Клим рассказал ей, что на кожевенных предприятиях дети растягивают шкурки для просушки – каждую надо было прибить к доске десятком гвоздиков, чтобы кожа не покоробилась. Работа не самая трудная, но ею приходилось заниматься по двенадцать-пятнадцать часов в сутки без выходных. При этом ребёнок постоянно глотал известковую пыль и дышал испарениями.
Детям полагалось по семь долларов в месяц, однако мало кто получал жалованье целиком – мастера штрафовали их за любую мелочь. Глазеешь по сторонам в рабочее время – минус пять центов, сбегал до ветру без разрешения – минус двадцать центов, громко плачешь – минус доллар.
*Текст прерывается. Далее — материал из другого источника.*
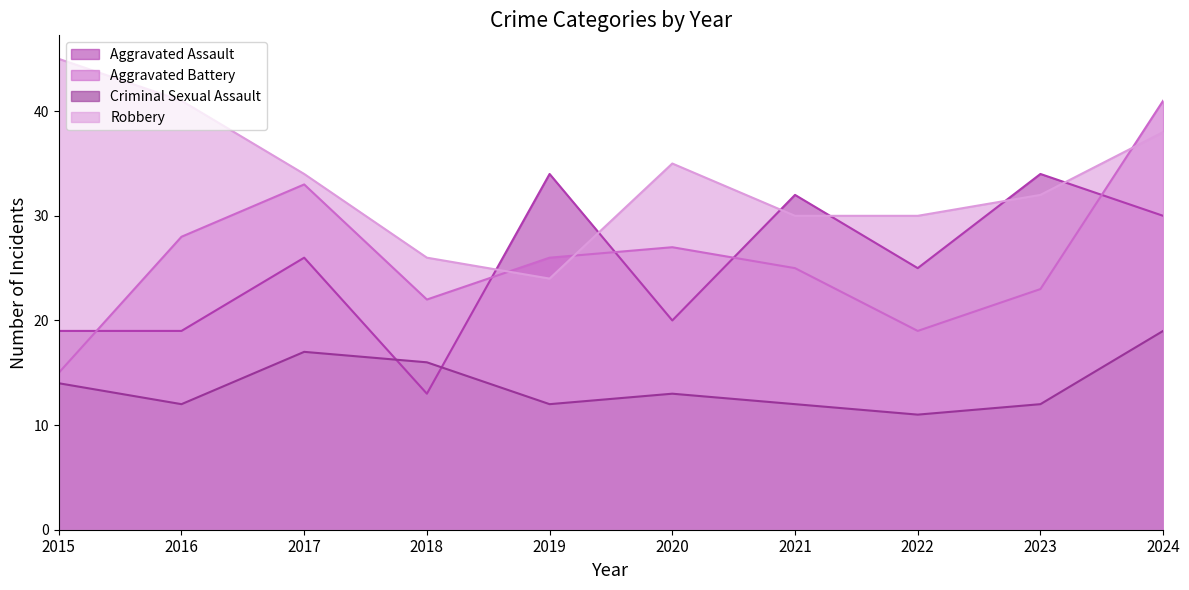

After their last crossing, which series has the higher values: Aggravated Assault or Robbery?

Robbery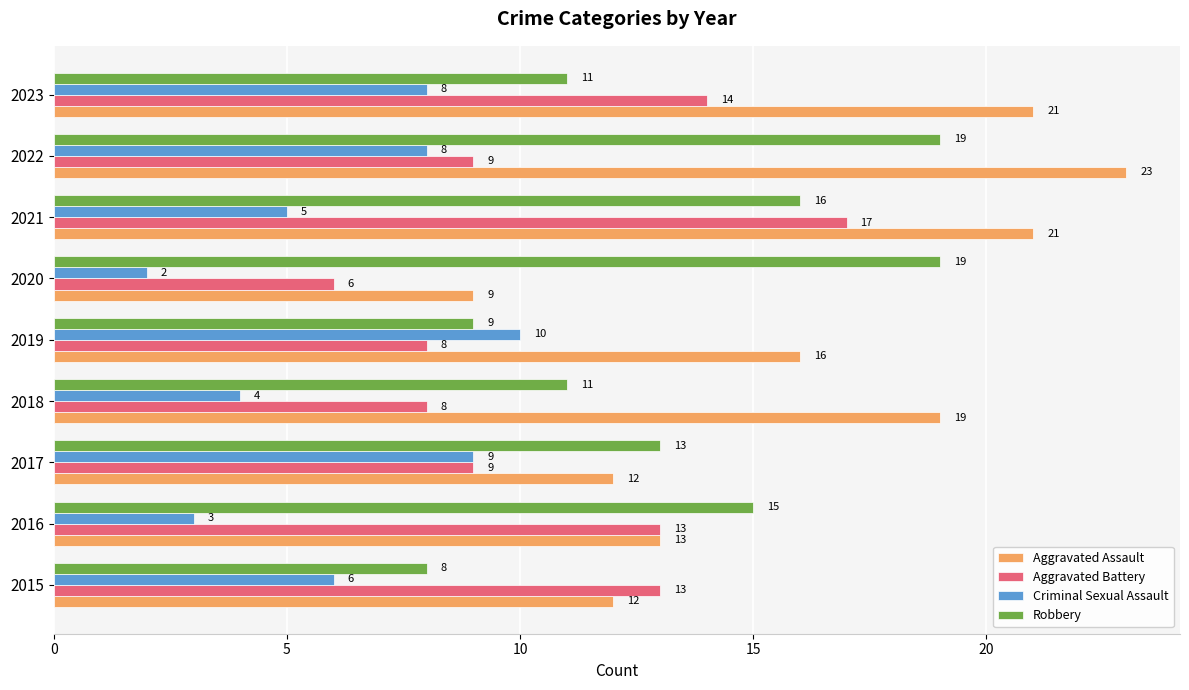

Which series has the widest spread of values?

Aggravated Assault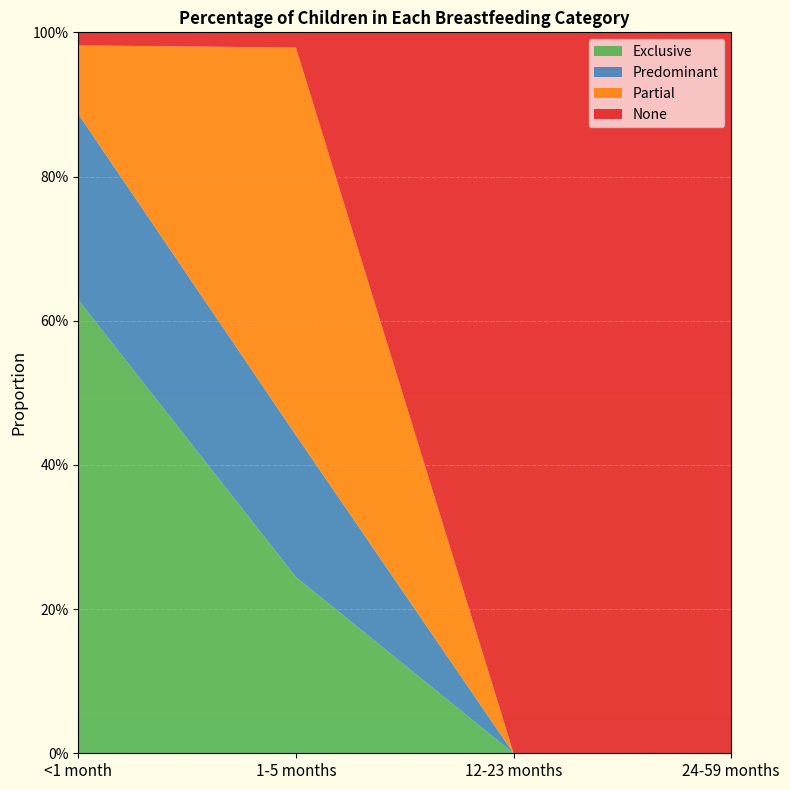

Reading right to left, transcribe all the data shown in this chart.

Exclusive: 0.0	0.0	0.2	0.6
Predominant: 0.0	0.0	0.2	0.3
Partial: 0.0	0.0	0.5	0.1
None: 1.0	1.0	0.0	0.0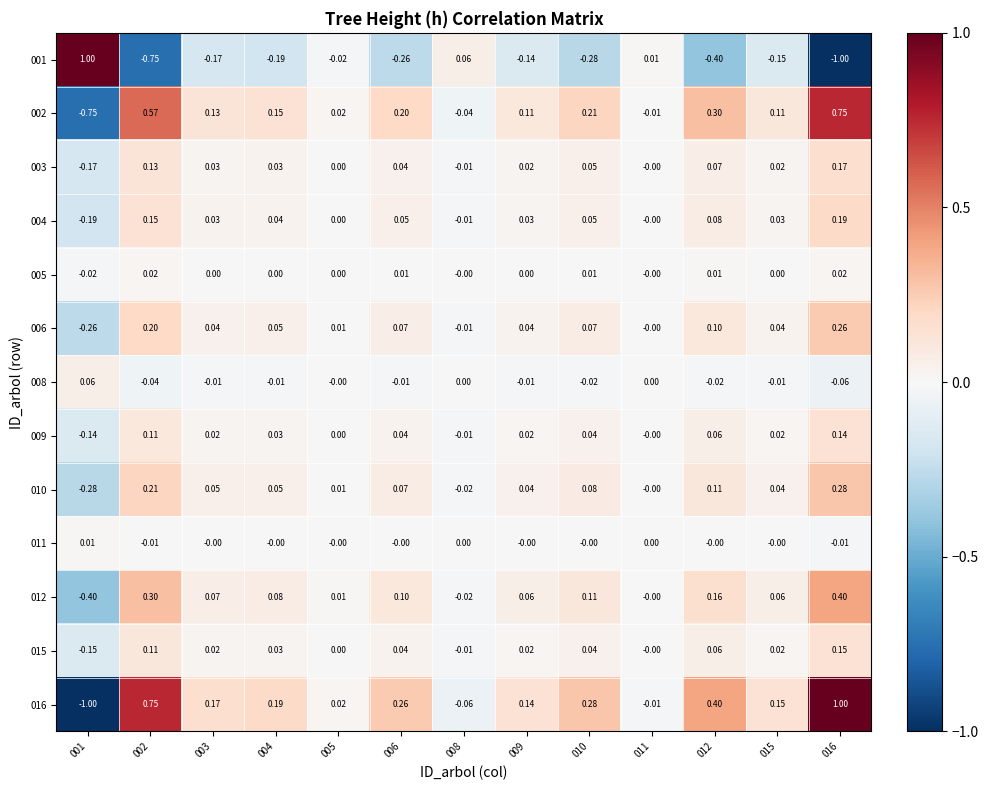

Is the value of 008 at 015 greater than the value of 005 at 006?

No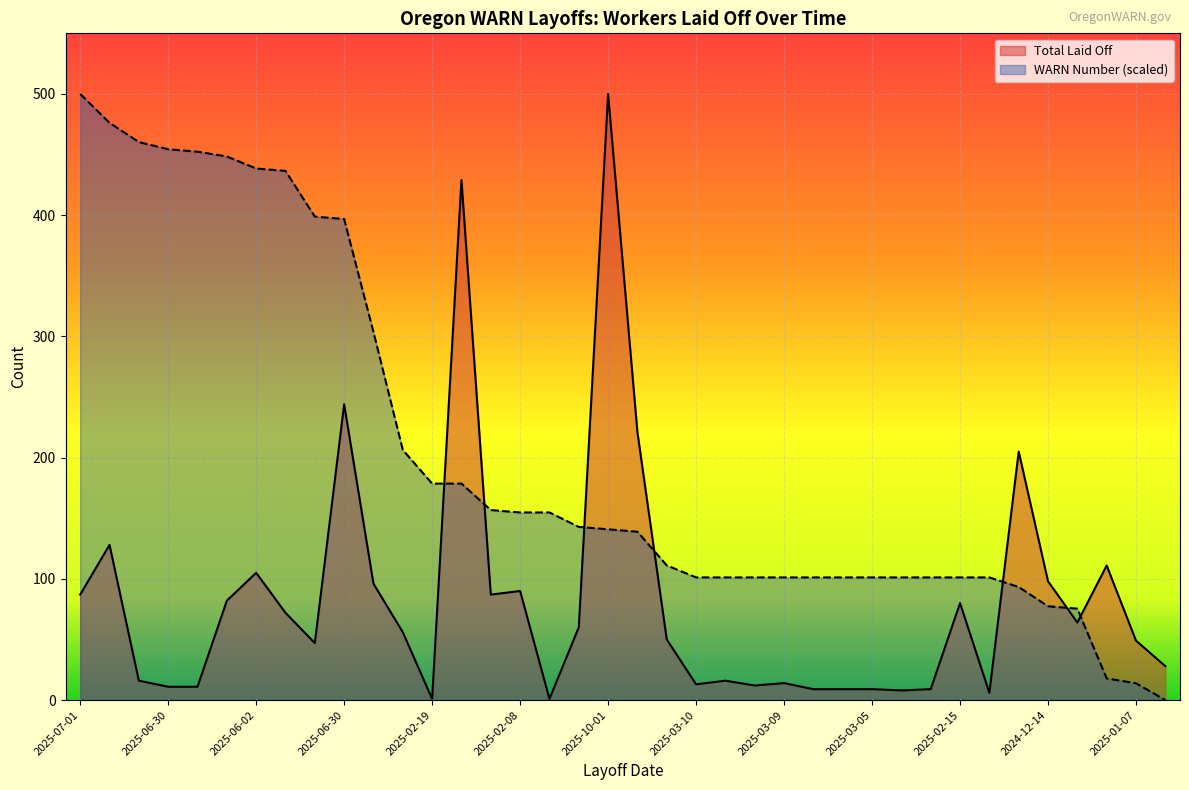

What is the value of the WARN Number point at the 23rd from the left?

101.2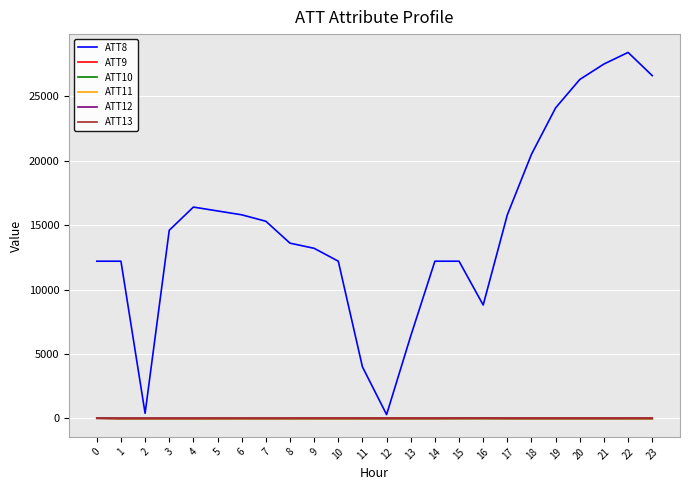

At how many categories does at least one series exceed 21873?

5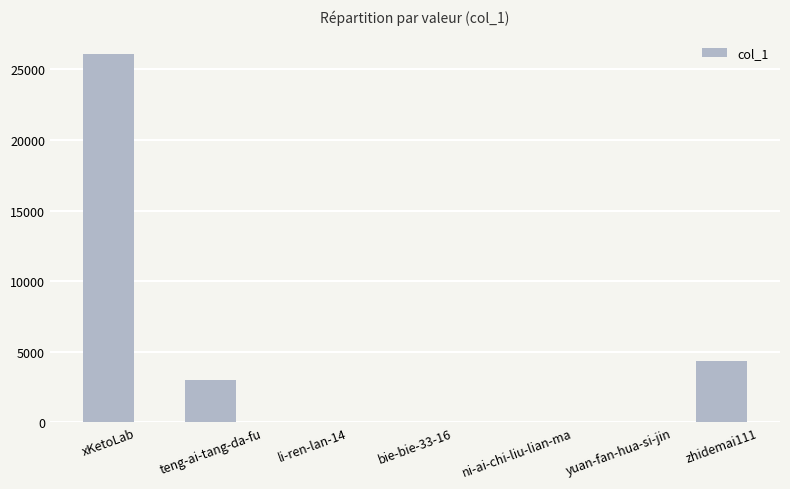

The value at zhidemai111 is 4326. True or false?

True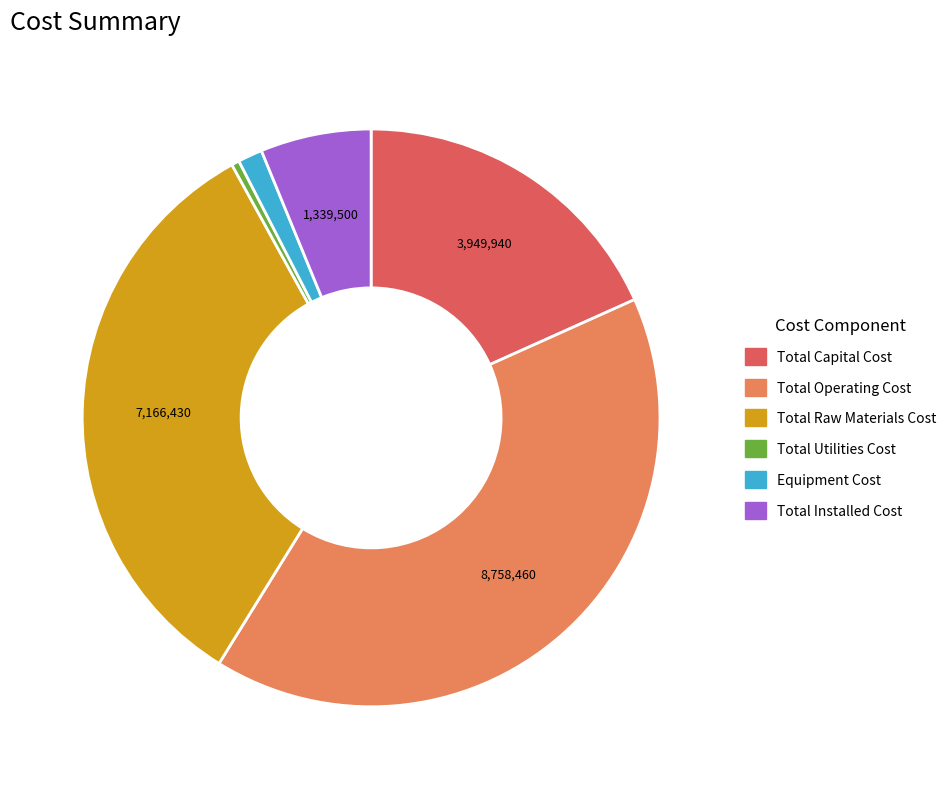

True or false: Total Raw Materials Cost accounts for 20% of the total.

False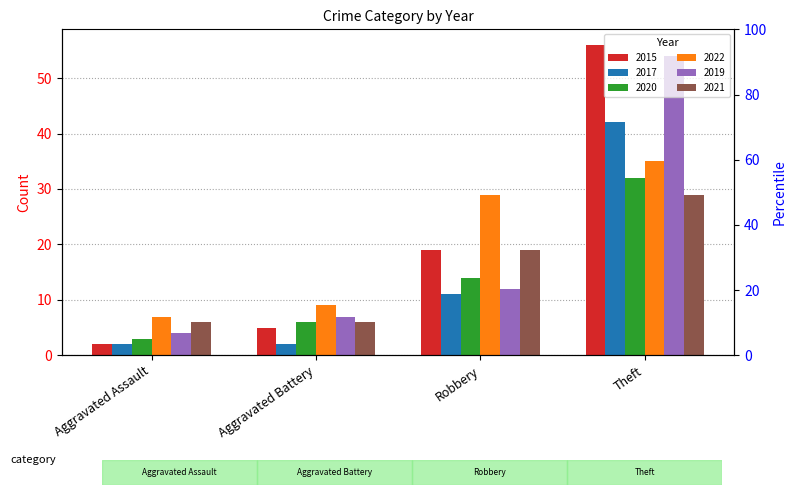

What is the difference between the maximum and minimum values in the 2020 series?

29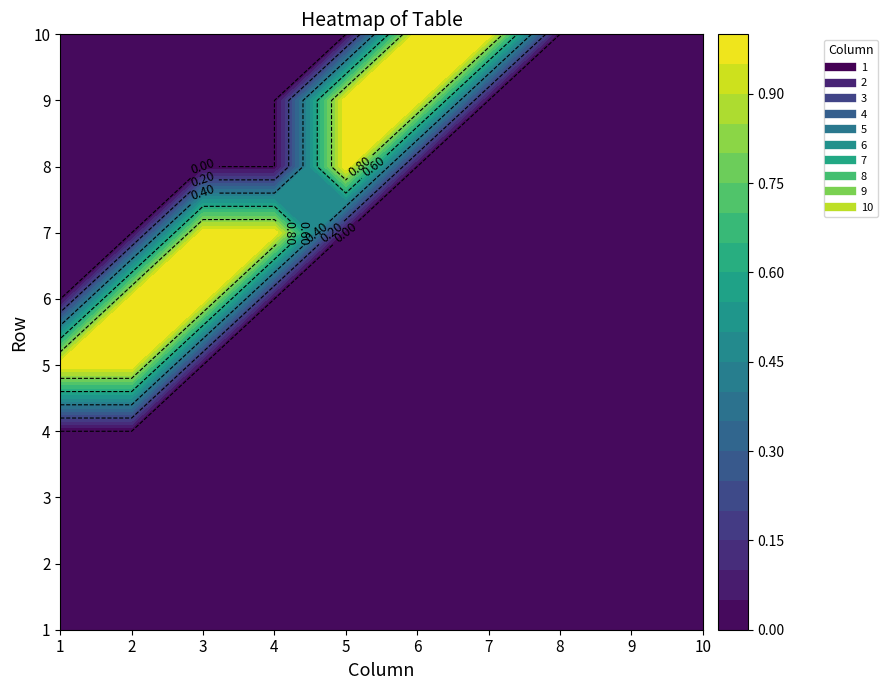

At which category is the sum across all series the highest?

2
Хозяин раньше нанимал сирот из приюта при католическом монастыре, но время от времени монахи приезжали и проверяли, как обращаются с их воспитанниками, и потом начинались нудные разбирательства с религиозными комитетами и обществом «Защитим детей».
– Теперь хозяин берет только деревенских ребятишек, – сказал Клим. – Их родителям врут, что за время обучения детям дадут шестьдесят долларов и три смены одежды, а на самом деле их будут обирать и бить. Мало кто из них дотянет до двадцати лет, а те, кто выживут, превратятся в тёмных, затравленных и жестокосердных взрослых.
– Как же вы там работаете? – спросила потрясенная Эдна.
Клим пожал плечами:
– Как и все.
Шофер подвез его до авеню Жоффр.
– Мне ещё надо наведаться на шелкопрядильную и спичечную фабрики и посмотреть, что там происходит, – сказала Эдна. – Хотите поехать со мной?
Клим покачал головой.
– Миссис Бернар, я работаю с шести утра.
– Я буду платить вам! Сколько вы хотите? Пять долларов? Десять?
Для Клима пять долларов были недельным заработком, а для Эдны – мелочью, о которой даже не стоило думать. Она выдала ему аванс, и они договорились встретиться завтра в девять утра на том же месте.